RECORDS FOR THE EXERCISE Start Marker
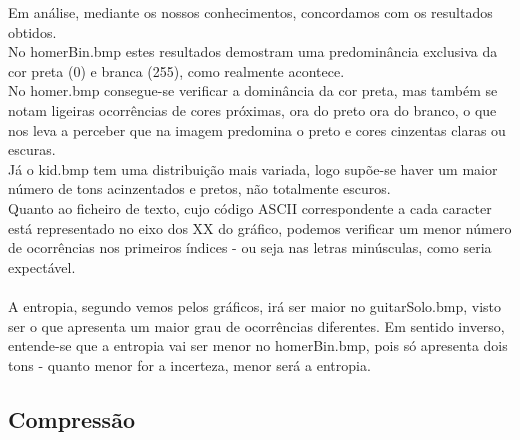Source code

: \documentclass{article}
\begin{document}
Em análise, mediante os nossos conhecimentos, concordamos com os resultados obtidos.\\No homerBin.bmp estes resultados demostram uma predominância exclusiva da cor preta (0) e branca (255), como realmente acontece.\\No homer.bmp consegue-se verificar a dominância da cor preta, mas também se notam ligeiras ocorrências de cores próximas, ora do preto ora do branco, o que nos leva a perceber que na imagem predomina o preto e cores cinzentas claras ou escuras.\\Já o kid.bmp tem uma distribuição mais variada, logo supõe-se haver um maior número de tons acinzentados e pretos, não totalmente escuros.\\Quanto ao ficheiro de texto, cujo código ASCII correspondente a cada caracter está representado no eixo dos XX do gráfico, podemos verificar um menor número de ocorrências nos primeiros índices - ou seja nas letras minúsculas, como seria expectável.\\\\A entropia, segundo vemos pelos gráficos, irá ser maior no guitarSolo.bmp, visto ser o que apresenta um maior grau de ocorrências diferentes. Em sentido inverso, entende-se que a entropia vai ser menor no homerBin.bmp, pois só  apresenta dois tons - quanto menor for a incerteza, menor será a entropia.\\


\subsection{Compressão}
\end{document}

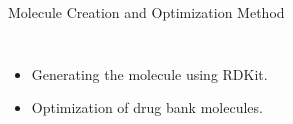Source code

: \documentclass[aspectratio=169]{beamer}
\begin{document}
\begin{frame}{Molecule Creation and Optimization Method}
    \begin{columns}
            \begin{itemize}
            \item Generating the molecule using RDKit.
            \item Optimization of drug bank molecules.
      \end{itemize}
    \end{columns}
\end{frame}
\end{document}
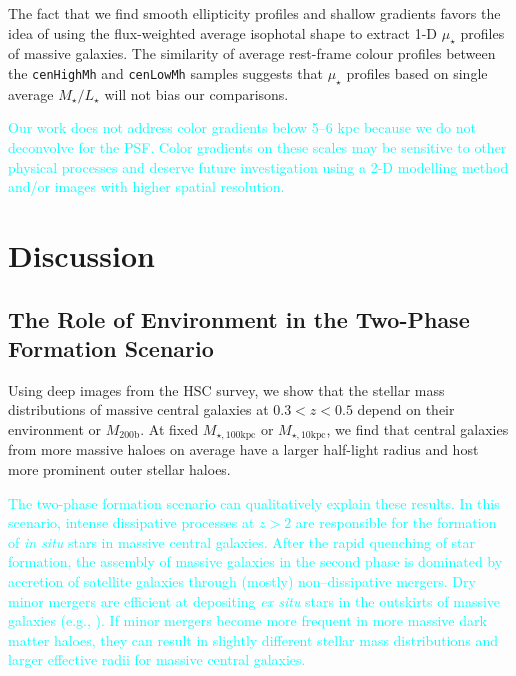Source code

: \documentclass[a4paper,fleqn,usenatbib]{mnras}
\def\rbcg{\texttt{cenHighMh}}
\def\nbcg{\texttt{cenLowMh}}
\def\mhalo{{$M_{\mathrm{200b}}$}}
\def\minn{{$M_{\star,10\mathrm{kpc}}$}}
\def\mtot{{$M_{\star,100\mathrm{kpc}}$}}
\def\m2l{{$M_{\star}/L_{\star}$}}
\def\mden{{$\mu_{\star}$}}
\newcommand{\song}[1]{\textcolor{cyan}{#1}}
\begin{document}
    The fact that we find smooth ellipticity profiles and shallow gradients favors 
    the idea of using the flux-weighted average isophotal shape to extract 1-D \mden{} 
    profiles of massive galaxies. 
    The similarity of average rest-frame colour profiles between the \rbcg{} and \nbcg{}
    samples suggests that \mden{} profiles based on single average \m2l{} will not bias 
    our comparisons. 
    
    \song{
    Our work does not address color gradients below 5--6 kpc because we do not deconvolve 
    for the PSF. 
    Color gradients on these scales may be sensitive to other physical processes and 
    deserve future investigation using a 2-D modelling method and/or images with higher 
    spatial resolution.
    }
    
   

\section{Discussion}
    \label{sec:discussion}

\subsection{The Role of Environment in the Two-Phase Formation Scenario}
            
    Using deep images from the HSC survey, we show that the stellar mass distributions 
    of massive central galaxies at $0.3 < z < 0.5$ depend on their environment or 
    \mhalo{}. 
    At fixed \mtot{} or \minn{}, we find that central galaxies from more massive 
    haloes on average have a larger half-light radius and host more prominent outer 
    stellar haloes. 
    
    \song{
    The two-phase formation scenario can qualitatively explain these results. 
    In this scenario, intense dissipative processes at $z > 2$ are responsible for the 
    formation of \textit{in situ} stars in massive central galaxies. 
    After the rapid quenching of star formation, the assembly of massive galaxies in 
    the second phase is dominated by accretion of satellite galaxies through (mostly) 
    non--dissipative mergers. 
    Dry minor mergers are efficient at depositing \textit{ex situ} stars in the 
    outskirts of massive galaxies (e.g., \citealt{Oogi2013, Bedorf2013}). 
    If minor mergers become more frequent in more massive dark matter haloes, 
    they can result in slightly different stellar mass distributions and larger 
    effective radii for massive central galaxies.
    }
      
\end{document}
RECORDS FOR THE EXERCISE End Marker
■ ASSIGNMENT
For every record above, repeat the text exactly and omit any picture.

■ RESPONSE AREA
Source code

: \documentclass{article}
\begin{document}
Em análise, mediante os nossos conhecimentos, concordamos com os resultados obtidos.\\No homerBin.bmp estes resultados demostram uma predominância exclusiva da cor preta (0) e branca (255), como realmente acontece.\\No homer.bmp consegue-se verificar a dominância da cor preta, mas também se notam ligeiras ocorrências de cores próximas, ora do preto ora do branco, o que nos leva a perceber que na imagem predomina o preto e cores cinzentas claras ou escuras.\\Já o kid.bmp tem uma distribuição mais variada, logo supõe-se haver um maior número de tons acinzentados e pretos, não totalmente escuros.\\Quanto ao ficheiro de texto, cujo código ASCII correspondente a cada caracter está representado no eixo dos XX do gráfico, podemos verificar um menor número de ocorrências nos primeiros índices - ou seja nas letras minúsculas, como seria expectável.\\\\A entropia, segundo vemos pelos gráficos, irá ser maior no guitarSolo.bmp, visto ser o que apresenta um maior grau de ocorrências diferentes. Em sentido inverso, entende-se que a entropia vai ser menor no homerBin.bmp, pois só  apresenta dois tons - quanto menor for a incerteza, menor será a entropia.\\


\subsection{Compressão}
\end{document}

Source code

: \documentclass[aspectratio=169]{beamer}
\begin{document}
\begin{frame}{Molecule Creation and Optimization Method}
    \begin{columns}
            \begin{itemize}
            \item Generating the molecule using RDKit.
            \item Optimization of drug bank molecules.
      \end{itemize}
    \end{columns}
\end{frame}
\end{document}
Source code

: \documentclass[a4paper,fleqn,usenatbib]{mnras}
\def\rbcg{\texttt{cenHighMh}}
\def\nbcg{\texttt{cenLowMh}}
\def\mhalo{{$M_{\mathrm{200b}}$}}
\def\minn{{$M_{\star,10\mathrm{kpc}}$}}
\def\mtot{{$M_{\star,100\mathrm{kpc}}$}}
\def\m2l{{$M_{\star}/L_{\star}$}}
\def\mden{{$\mu_{\star}$}}
\newcommand{\song}[1]{\textcolor{cyan}{#1}}
\begin{document}
    The fact that we find smooth ellipticity profiles and shallow gradients favors 
    the idea of using the flux-weighted average isophotal shape to extract 1-D \mden{} 
    profiles of massive galaxies. 
    The similarity of average rest-frame colour profiles between the \rbcg{} and \nbcg{}
    samples suggests that \mden{} profiles based on single average \m2l{} will not bias 
    our comparisons. 
    
    \song{
    Our work does not address color gradients below 5--6 kpc because we do not deconvolve 
    for the PSF. 
    Color gradients on these scales may be sensitive to other physical processes and 
    deserve future investigation using a 2-D modelling method and/or images with higher 
    spatial resolution.
    }
    
   

\section{Discussion}
    \label{sec:discussion}

\subsection{The Role of Environment in the Two-Phase Formation Scenario}
            
    Using deep images from the HSC survey, we show that the stellar mass distributions 
    of massive central galaxies at $0.3 < z < 0.5$ depend on their environment or 
    \mhalo{}. 
    At fixed \mtot{} or \minn{}, we find that central galaxies from more massive 
    haloes on average have a larger half-light radius and host more prominent outer 
    stellar haloes. 
    
    \song{
    The two-phase formation scenario can qualitatively explain these results. 
    In this scenario, intense dissipative processes at $z > 2$ are responsible for the 
    formation of \textit{in situ} stars in massive central galaxies. 
    After the rapid quenching of star formation, the assembly of massive galaxies in 
    the second phase is dominated by accretion of satellite galaxies through (mostly) 
    non--dissipative mergers. 
    Dry minor mergers are efficient at depositing \textit{ex situ} stars in the 
    outskirts of massive galaxies (e.g., \citealt{Oogi2013, Bedorf2013}). 
    If minor mergers become more frequent in more massive dark matter haloes, 
    they can result in slightly different stellar mass distributions and larger 
    effective radii for massive central galaxies.
    }
      
\end{document}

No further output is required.